Post trevelyan June 18, 2011, 8:40 pm

prince0gotham,

I agree with your point that symbolism must serve a purpose to be meaningful. But in this case the point should be obvious: the allusion provides an answer to the puzzle Nolan poses when he focuses on the spinning top at the end of the film. It tells us the ending is not simply another level in an infinitely recursive maze of imagined worlds. Cobb is not dreaming. Or - if he is - there is something qualitatively different about this one.

The why is always open for discussion. You can argue that Nolan is making a Christian movie, or view Cobb's salvation as entirely imaginary. It's also possible Nolan is simply invoking religious imagery to explore the question of how we come to hold certain beliefs ("the genesis of an idea" as he puts it). If you push me on it, I'd argue that we're supposed to take the ending at face value, if only because Inception is constructed as two parallel stories of alienated sons who seek reconciliation with their fathers. Given the prevalence of religious iconography it does not seem unreasonable to interpret this as commenting in some capacity on man's presumed alienation from God. I suspect the point of the comparison is to suggest that if Cobb's redemption is real then Fischer's must be too, even if it is entirely in his head. Woohoo.

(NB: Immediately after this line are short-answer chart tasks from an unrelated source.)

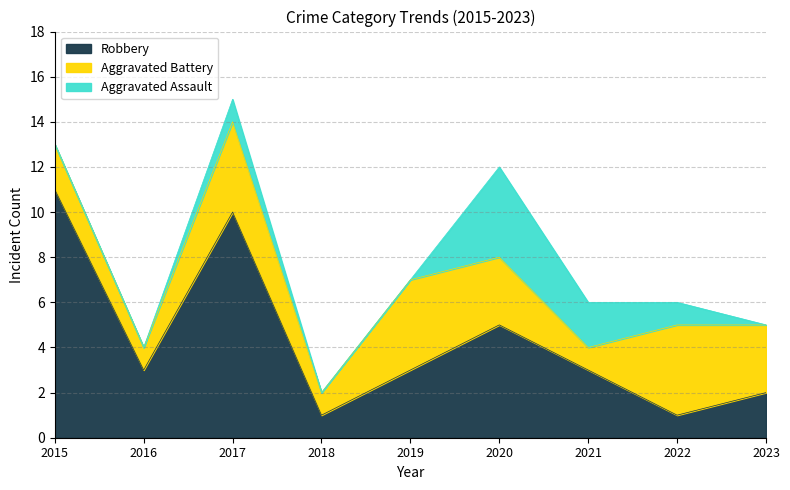

Is it true that Aggravated Assault equals -2 at 2015?

False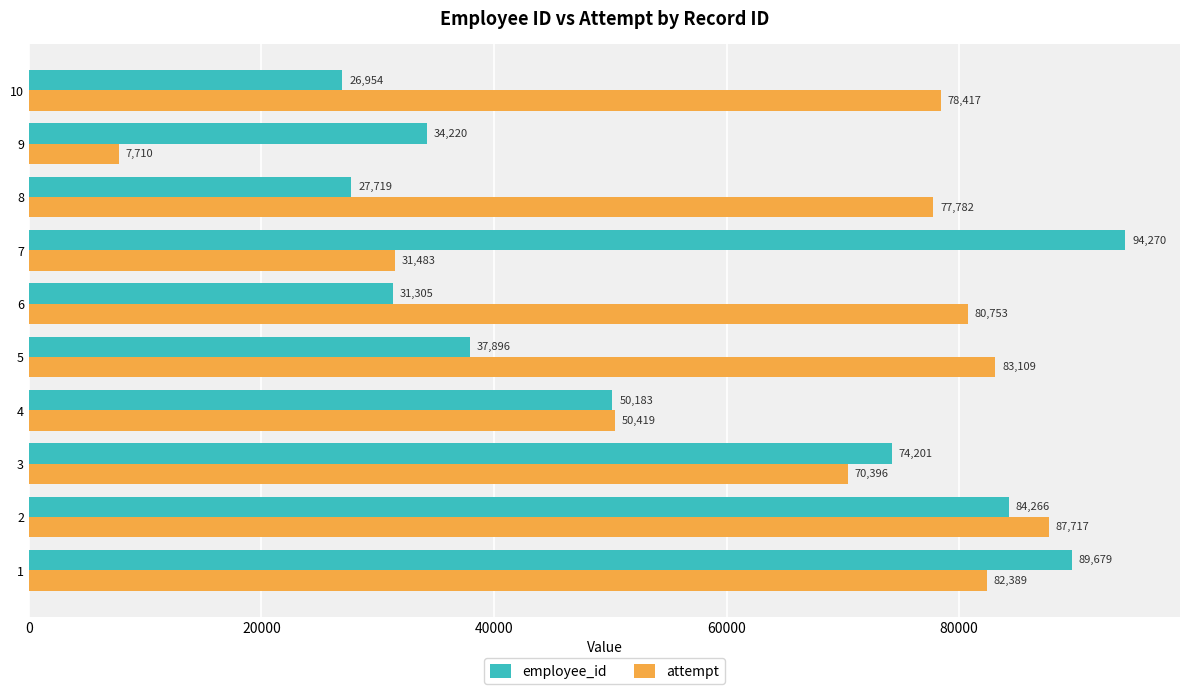

At 10, list the series in order from largest to smallest.

attempt, employee_id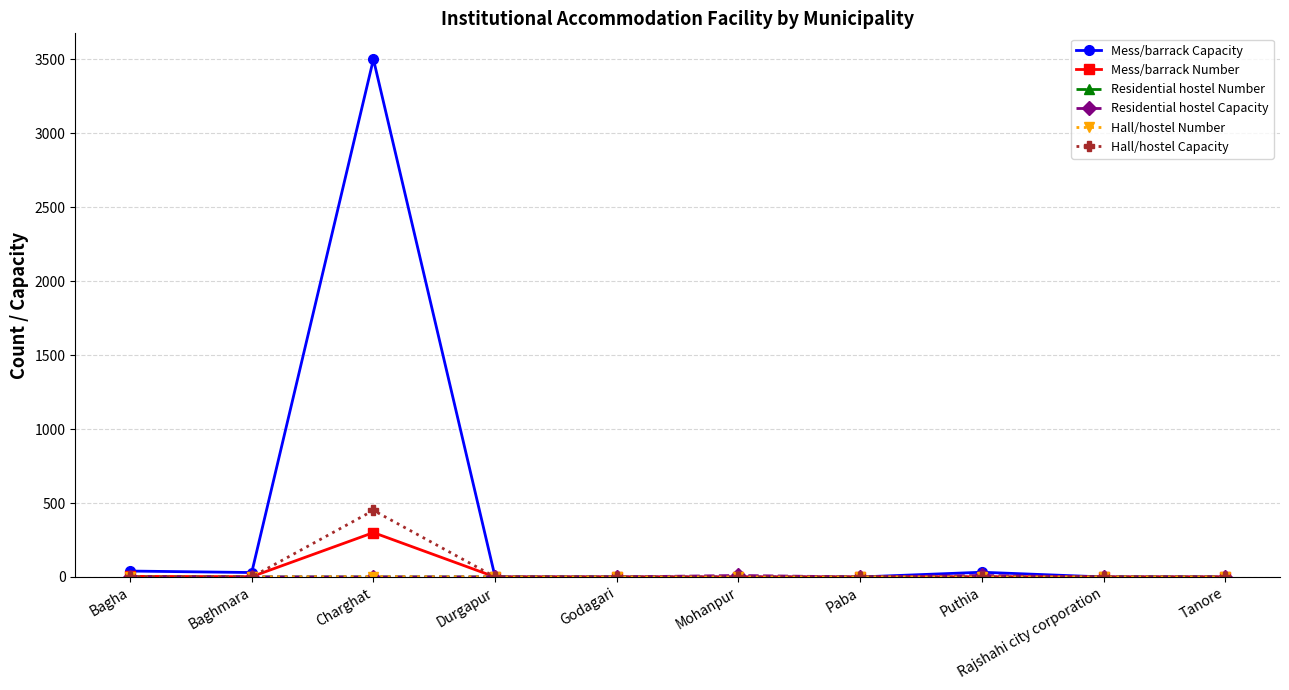

At which category does the chart reach its peak across all series?

Charghat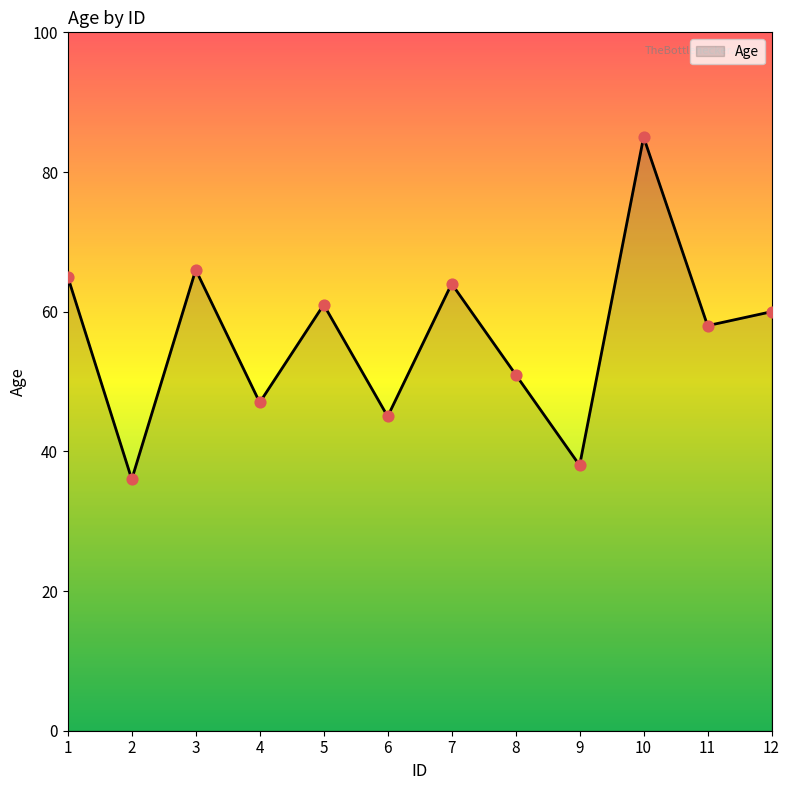

What is the change in value from 1 to 4?

-18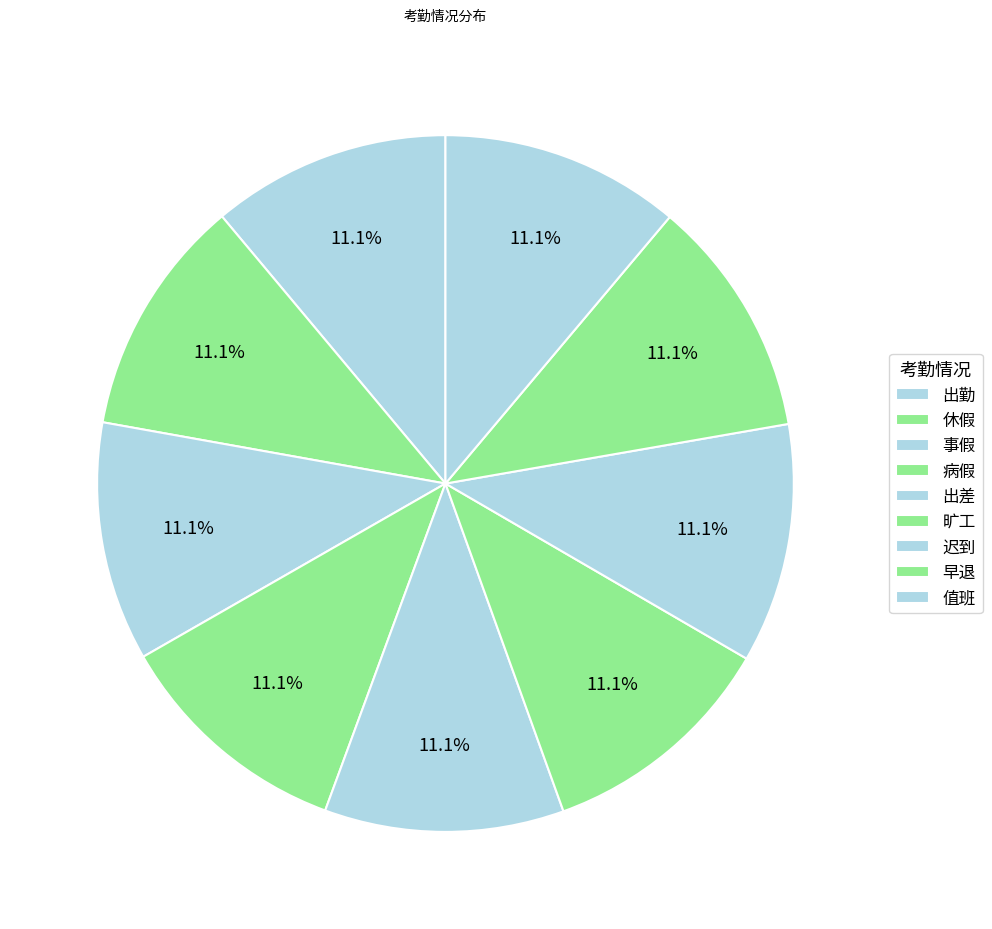

Is 出勤 the majority of the pie?

No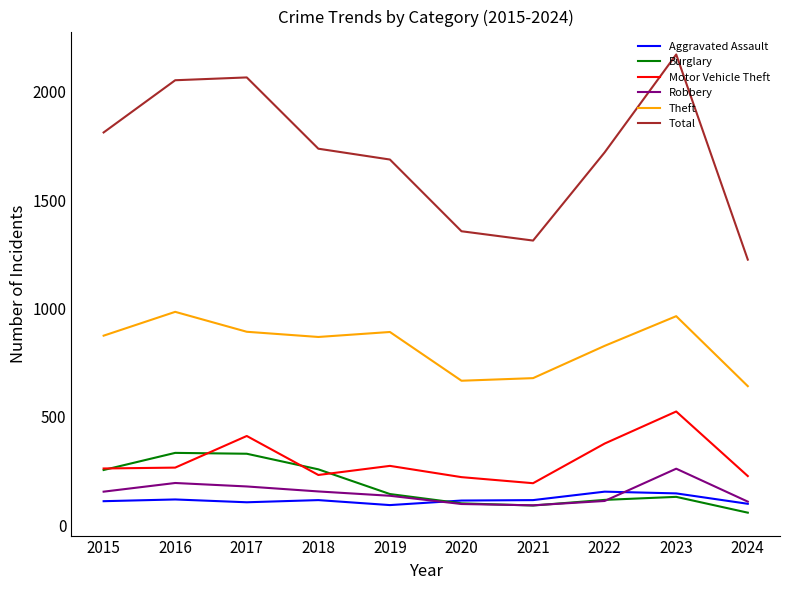

True or false: Theft has a value of 322 at 2022.

False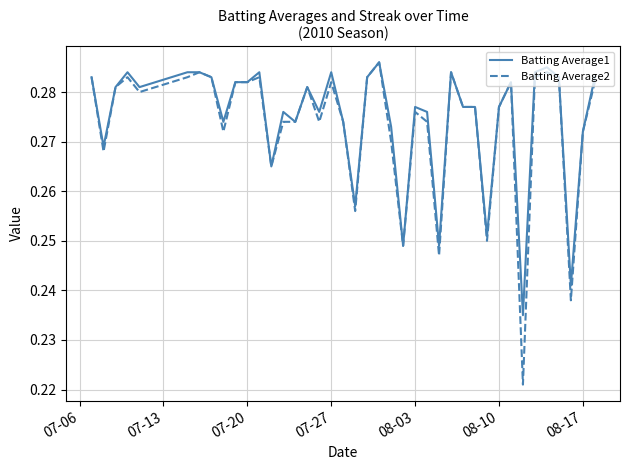

Which series has the largest range (max minus min)?

Batting Average2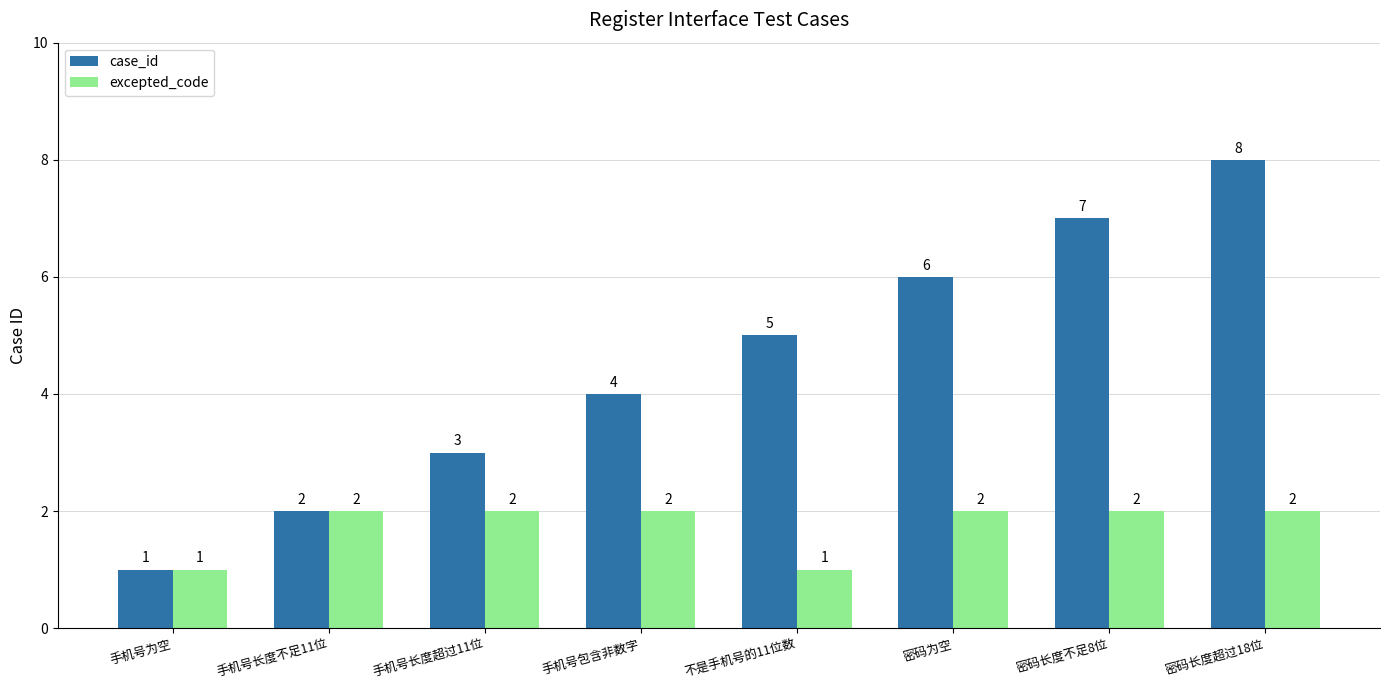

What is the difference between the case_id values at 手机号长度超过11位 and 密码长度不足8位?

4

On a different note, I like the Coen brothers' films although I don't think any of them is as good as Inception. If I'm avoiding details on this stuff it's because I think the problem with a lot of comments on this thread (especially ones hostile to the idea that films can be about ideas) is that there is a lot of "I think" when the author really means "I want to believe". I suspect it would be a more interesting discussion if we had more "look at what Nolan does" or "here is some supporting evidence", even if it contradicted the way I've come to see the film.

thats Plato... come on... give me a break...


Z. Cobb,

I don't think I've said anything offensive to you, so I'll just assume your overt hostility is because you're threatened by something else. Maybe it is the ideas, although that is sad because they can't hurt you, and if you're convinced I'm in the thrall of a horrible and ill-considered ideology and am trying to foist it on you then you should pity me instead of attack me.

The truth is that I just like good films and think Inception is one of the greats. If you really wanted to talk about philosophy, the starting point for any serious philosophical discussion of epistemology or ontology or the relationship between dreams and reality is of course The Republic. I shouldn't need to quote Whitehead to a self-avowed naturalist and I think you should read more Plato if you doubt this. But regardless of this, as far as I can tell, all you're saying is that you don't like religion and that anything which invokes religious symbolism bores you. So consider the point taken, for all it is obviously worth.